Behind the Wheel

PUBLISHED : Sunday, 27 February, 2011, 12:00am
UPDATED : Sunday, 27 February, 2011, 12:00am

Behind the Wheel
by Robert Puyal
Flammarion HK$390

Robert Puyal has been a motoring writer for about 30 years and knows his cars. A contributor to several magazines in his native France, he also authored a book of the 50 best stories about Renault and motor racing. His latest anthology, Behind the Wheel: The Great Automobile Aficionados, profiles the lives and cars of 54 famous drivers, mechanics, industrialists and celebrities in 240 large pages.

Puyal writes well-researched, often ripping yarns about intrepid early racers such as Jules Goux, Tazio Nuvolari and Juan Manuel Fangio, and delights in the petrolhead compulsions of actor Paul Newman, designer-constructor Horacio Pagani and car-collecting Pink Floyd drummer Nick Mason.

Packed with about 200 photographs in five chronological chapters, Behind the Wheel is best at its beginning, pre-1914, when magnificent men and women in their driving machines put their foot down over bumpy tracks with scant concern for safety.

The most heroic of them all, perhaps, was the red-bearded Belgian, Camille 'The Red Devil' Jenatzy.
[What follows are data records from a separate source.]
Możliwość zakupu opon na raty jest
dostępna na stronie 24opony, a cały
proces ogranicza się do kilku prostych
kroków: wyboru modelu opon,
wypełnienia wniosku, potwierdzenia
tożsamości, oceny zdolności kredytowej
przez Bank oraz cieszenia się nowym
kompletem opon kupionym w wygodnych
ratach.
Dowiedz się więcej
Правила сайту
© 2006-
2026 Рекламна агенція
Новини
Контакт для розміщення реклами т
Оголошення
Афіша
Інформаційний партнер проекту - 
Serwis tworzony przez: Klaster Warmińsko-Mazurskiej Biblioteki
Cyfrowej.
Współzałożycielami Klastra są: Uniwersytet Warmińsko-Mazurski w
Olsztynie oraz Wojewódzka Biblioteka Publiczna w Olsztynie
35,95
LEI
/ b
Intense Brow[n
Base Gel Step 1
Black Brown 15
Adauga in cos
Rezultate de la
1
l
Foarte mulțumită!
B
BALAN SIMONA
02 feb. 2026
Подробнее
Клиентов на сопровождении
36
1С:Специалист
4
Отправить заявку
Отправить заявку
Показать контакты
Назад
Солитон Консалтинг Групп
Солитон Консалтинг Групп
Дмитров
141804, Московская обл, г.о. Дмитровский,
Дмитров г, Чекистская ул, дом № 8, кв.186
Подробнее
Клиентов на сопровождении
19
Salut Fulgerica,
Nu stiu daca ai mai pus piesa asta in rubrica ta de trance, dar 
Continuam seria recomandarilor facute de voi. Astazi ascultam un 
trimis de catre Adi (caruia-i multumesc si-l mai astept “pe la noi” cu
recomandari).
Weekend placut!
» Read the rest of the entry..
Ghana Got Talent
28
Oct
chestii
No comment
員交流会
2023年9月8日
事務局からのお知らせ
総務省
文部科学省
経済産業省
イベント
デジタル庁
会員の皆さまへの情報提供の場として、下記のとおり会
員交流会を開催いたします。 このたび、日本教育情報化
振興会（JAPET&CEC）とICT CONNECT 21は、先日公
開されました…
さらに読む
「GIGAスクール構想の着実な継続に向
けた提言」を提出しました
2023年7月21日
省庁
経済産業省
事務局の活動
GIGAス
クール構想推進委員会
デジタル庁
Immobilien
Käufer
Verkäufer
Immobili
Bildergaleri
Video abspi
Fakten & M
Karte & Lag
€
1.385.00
He disproved contemporary learned opinion that a man might faint beyond the 50km/h rush of a horse's gallop when in 1899 he revved his bullet-shaped Jamais Contente to a Luciferesque 66.6km/h and then a breathtaking 105.882km/h. He later drove for Mercedes and was shot in a hunting accident in 1913.
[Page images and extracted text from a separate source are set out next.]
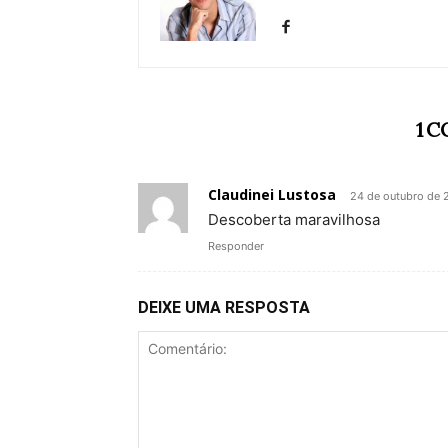
1 
Claudinei Lustosa
24 de outubro de 
Descoberta maravilhosa
Responder
DEIXE UMA RESPOSTA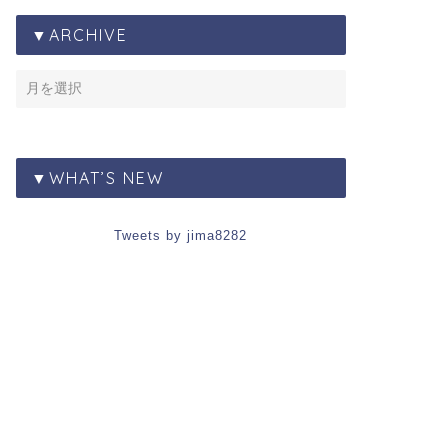
▼ARCHIVE
▼WHAT’S NEW
Tweets by jima8282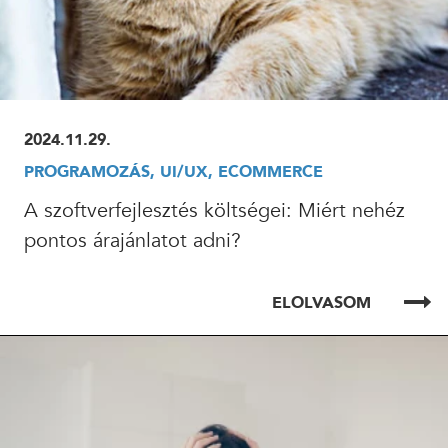
2024.11.29.
PROGRAMOZÁS, UI/UX, ECOMMERCE
A szoftverfejlesztés költségei: Miért nehéz
pontos árajánlatot adni?
ELOLVASOM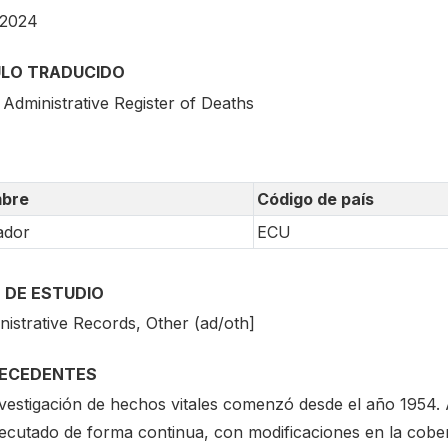
2024
ULO TRADUCIDO
 Administrative Register of Deaths
bre
Código de país
ador
ECU
 DE ESTUDIO
nistrative Records, Other (ad/oth]
ECEDENTES
vestigación de hechos vitales comenzó desde el año 1954. A 
ecutado de forma continua, con modificaciones en la cobert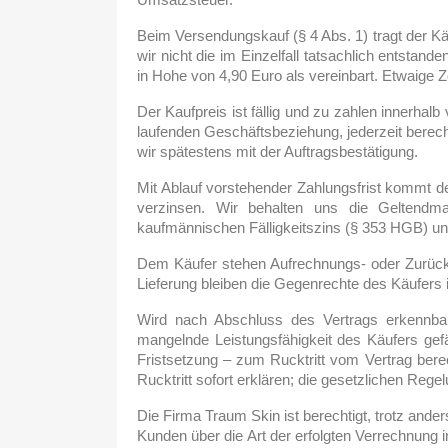
Beim Versendungskauf (§ 4 Abs. 1) tragt der K
wir nicht die im Einzelfall tatsachlich entstan
in Hohe von 4,90 Euro als vereinbart. Etwaige Z
Der Kaufpreis ist fällig und zu zahlen innerh
laufenden Geschäftsbeziehung, jederzeit berech
wir spätestens mit der Auftragsbestätigung.
Mit Ablauf vorstehender Zahlungsfrist kommt d
verzinsen. Wir behalten uns die Geltendm
kaufmännischen Fälligkeitszins (§ 353 HGB) un
Dem Käufer stehen Aufrechnungs- oder Zurückbeh
Lieferung bleiben die Gegenrechte des Käufers 
Wird nach Abschluss des Vertrags erkennbar
mangelnde Leistungsfähigkeit des Käufers gefä
Fristsetzung – zum Rucktritt vom Vertrag bere
Rucktritt sofort erklären; die gesetzlichen Rege
Die Firma Traum Skin ist berechtigt, trotz an
Kunden über die Art der erfolgten Verrechnung i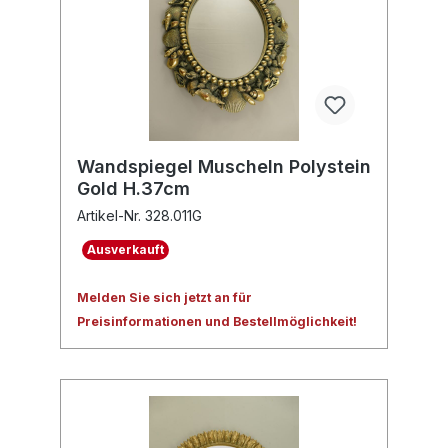
Wandspiegel Muscheln Polystein
Gold H.37cm
Artikel-Nr. 328.011G
Ausverkauft
Melden Sie sich jetzt an für
Preisinformationen und Bestellmöglichkeit!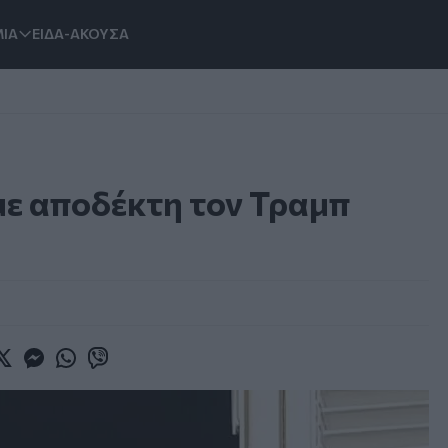
ΙΑ
ΕΙΔΑ-ΑΚΟΥΣΑ
με αποδέκτη τον Τραμπ
book
witter
Messenger
Whatsapp
Viber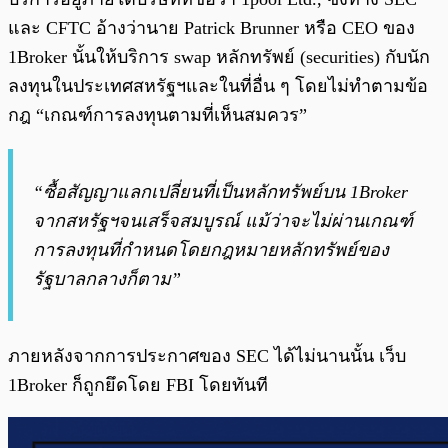
และ CFTC อ้างว่านาย Patrick Brunner หรือ CEO ของ
1Broker นั้นให้บริการ swap หลักทรัพย์ (securities) กับนัก
ลงทุนในประเทศสหรัฐฯและในที่อื่น ๆ โดยไม่ทำตามข้อ
กฎ “เกณฑ์การลงทุนตามที่เห็นสมควร”
“ซื้อสัญญาแลกเปลี่ยนที่เป็นหลักทรัพย์บน 1Broker
จากสหรัฐฯจนเสร็จสมบูรณ์ แม้ว่าจะไม่ผ่านเกณฑ์
การลงทุนที่กำหนดโดยกฎหมายหลักทรัพย์ของ
รัฐบาลกลางก็ตาม”
ภายหลังจากการประกาศของ SEC ได้ไม่นานนั้น เว็บ
1Broker ก็ถูกยึดโดย FBI โดยทันที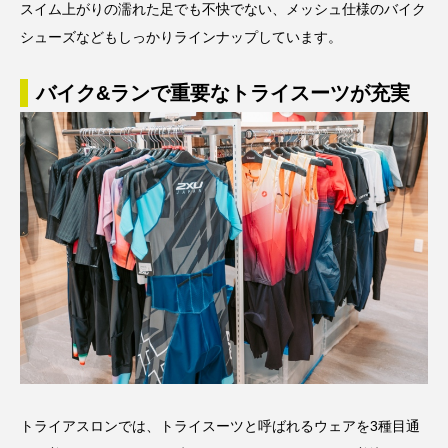
スイム上がりの濡れた足でも不快でない、メッシュ仕様のバイク
シューズなどもしっかりラインナップしています。
バイク&ランで重要なトライスーツが充実
トライアスロンでは、トライスーツと呼ばれるウェアを3種目通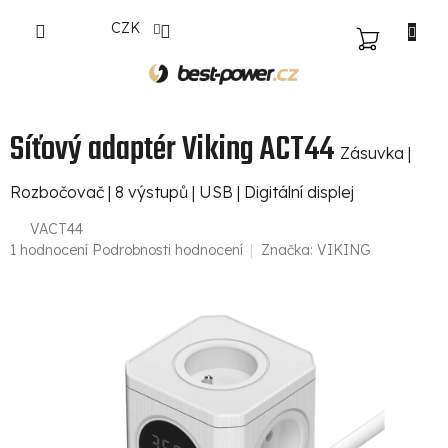
Přejít
CZK
na
NÁKUPNÍ
obsah
KOŠÍK
Síťový adaptér Viking ACT44
Zásuvka |
Rozbočovač | 8 výstupů | USB | Digitální displej
VACT44
Průměrné
1 hodnocení
Podrobnosti hodnocení
Značka:
VIKING
hodnocení
produktu
je
5,0
z
5
hvězdiček.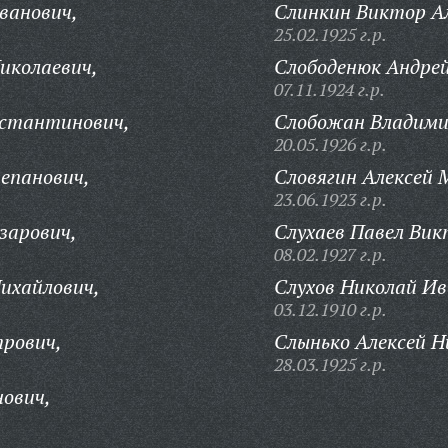
ванович,
Слинкин Виктор А
25.02.1925 г.р.
иколаевич,
Слободенюк Андрей
07.11.1924 г.р.
нстантинович,
Слобожан Владими
20.05.1926 г.р.
епанович,
Словягин Алексей 
23.06.1923 г.р.
зарович,
Слухаев Павел Вик
08.02.1927 г.р.
ихайлович,
Слухов Николай Ив
03.12.1910 г.р.
трович,
Слынько Алексей Н
28.03.1925 г.р.
ович,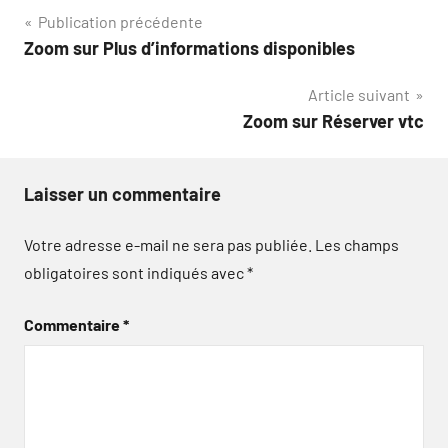
Navigation
Publication précédente
Zoom sur Plus d’informations disponibles
de
Article suivant
l’article
Zoom sur Réserver vtc
Laisser un commentaire
Votre adresse e-mail ne sera pas publiée.
Les champs
obligatoires sont indiqués avec
*
Commentaire
*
Camille du Gast was as colourful. She was widowed, beautiful and wealthy at 27 and divided her time between parachuting and racing de Dietrichs to 120km/h with a prince as her mechanic. Her chivalrous assistance to a fellow competitor might have saved her from the carnage of the 1903 Paris-Madrid race, but she was forbidden to drive again, officials said, 'to avoid the risks of her feminine nervousness'.
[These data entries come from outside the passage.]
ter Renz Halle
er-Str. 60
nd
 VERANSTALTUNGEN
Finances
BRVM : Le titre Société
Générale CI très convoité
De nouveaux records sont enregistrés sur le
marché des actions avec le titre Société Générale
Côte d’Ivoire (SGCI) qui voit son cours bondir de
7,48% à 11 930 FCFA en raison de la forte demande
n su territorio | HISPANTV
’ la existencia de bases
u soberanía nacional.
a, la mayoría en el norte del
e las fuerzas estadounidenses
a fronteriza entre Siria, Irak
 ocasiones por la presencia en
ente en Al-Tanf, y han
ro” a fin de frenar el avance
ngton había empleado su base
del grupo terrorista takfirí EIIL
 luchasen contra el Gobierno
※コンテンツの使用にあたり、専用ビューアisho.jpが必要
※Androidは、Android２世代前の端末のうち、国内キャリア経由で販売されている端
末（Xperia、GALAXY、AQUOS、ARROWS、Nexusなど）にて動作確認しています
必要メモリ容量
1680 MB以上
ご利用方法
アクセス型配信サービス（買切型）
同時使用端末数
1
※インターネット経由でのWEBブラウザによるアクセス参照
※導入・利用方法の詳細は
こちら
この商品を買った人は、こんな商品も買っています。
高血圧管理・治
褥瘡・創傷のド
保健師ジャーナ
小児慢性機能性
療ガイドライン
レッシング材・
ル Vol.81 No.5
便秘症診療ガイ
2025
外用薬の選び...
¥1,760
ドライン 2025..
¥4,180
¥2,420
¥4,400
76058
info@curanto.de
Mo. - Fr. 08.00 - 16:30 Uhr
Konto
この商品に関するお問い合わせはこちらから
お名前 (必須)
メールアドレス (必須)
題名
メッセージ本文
Puyal also describes the rise and fall of industrialist Louis Renault, and the bullet-riddled end in 1912 of Jules Bonnot, the former chauffeur to Arthur Conan Doyle who became the notorious getaway driver for a gang of anarchists. He revives memories of the Spanish playboy prince, Alfonso de Portago, who perished in the 1959 Mille Miglia, Britain's tragic Mike Hawthorn, and concludes with homages to Alain Prost's moods and Gildo Pallanca Pastor, the Monagesque millionaire maker of electric racing cars.

However he omits the Nascar legend of Dale Earnhardt, the drifting of Keiichi Tsuchiya, and only skims past the heroics of Germany's pre-war Mercedes and Auto Union drivers. Porsche fans will also miss test driver Walter Rohrl.

Behind the Wheel is a worthy anthology, and Puyal's writing is engaging, but its production occasionally skids with clunky translations from the original work. In addition, some illustrations are missing captions and other choices are quite odd. Puyal's work deserves more thoughtful photo editing.